In America, Christianity can look a lot like our government when it comes to words. George Bush, echoing the sentiment of almost every politician since this country's conception, once said, "This ideal of America is the hope of all mankind…. That hope still lights our way. And the light shines in the darkness. And the darkness has not overcome it." John's gospel is quickly overshadowed by the drumbeats of empire and power. Thank God, when the words fade away and we look at the sacraments of the Church and America, they begin to look different (hopefully).

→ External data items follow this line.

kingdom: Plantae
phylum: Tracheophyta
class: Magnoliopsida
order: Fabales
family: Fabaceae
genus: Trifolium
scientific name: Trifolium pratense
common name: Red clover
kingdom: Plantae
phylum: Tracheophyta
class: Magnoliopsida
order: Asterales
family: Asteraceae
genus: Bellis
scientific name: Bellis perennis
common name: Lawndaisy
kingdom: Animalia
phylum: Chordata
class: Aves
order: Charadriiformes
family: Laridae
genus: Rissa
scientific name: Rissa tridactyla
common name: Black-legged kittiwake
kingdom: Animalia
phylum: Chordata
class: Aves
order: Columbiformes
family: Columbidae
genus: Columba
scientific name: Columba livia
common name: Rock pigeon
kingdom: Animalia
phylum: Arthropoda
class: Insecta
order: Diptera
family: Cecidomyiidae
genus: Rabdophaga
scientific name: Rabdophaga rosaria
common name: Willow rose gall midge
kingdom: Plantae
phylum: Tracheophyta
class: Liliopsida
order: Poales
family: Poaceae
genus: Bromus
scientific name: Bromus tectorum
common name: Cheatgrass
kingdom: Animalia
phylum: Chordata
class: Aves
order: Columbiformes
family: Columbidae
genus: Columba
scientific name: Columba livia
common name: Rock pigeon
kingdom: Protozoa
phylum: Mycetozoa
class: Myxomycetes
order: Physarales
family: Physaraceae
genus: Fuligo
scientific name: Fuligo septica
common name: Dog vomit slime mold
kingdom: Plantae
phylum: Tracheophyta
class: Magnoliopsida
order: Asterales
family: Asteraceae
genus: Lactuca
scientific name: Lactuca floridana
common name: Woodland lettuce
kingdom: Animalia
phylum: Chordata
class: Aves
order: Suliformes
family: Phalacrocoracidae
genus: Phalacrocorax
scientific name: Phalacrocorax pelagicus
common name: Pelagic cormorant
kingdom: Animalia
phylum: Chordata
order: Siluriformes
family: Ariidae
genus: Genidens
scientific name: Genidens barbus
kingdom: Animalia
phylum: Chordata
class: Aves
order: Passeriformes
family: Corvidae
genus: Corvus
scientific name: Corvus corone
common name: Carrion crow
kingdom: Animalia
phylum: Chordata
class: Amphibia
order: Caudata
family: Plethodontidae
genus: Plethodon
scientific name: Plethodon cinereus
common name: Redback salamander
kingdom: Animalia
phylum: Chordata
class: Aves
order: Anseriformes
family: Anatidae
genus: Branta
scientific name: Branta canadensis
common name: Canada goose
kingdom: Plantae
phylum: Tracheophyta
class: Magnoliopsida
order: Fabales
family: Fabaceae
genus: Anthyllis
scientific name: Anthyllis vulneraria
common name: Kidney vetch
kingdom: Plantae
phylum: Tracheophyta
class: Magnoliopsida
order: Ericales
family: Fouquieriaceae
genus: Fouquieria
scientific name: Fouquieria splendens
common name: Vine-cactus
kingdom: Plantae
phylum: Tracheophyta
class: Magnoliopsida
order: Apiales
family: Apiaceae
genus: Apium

How ironic it is that the churches that try to shape the tenets of American politics with words let the practice of the sacraments become a sideshow or burden to their churches, practicing them monthly or yearly---the sacraments take up the much needed time to spew more polemics onto the congregation.
May we be a church that stands in awe, speechless before Christ, the Logos, the Word, and live in service to him.
Okay, amen right back at you.
Okay, amen right back at you. Nicely said. It's ironic that we are one of the religions of The Word, but we can never remember what that means. We don't remember John 1. We're always gravitating toward the lower case letters. In the presence of Sin, we want to talk about sins. In the presence of The Word, we talk about words. And, I suppose, faced with God, we prefer to serve gods.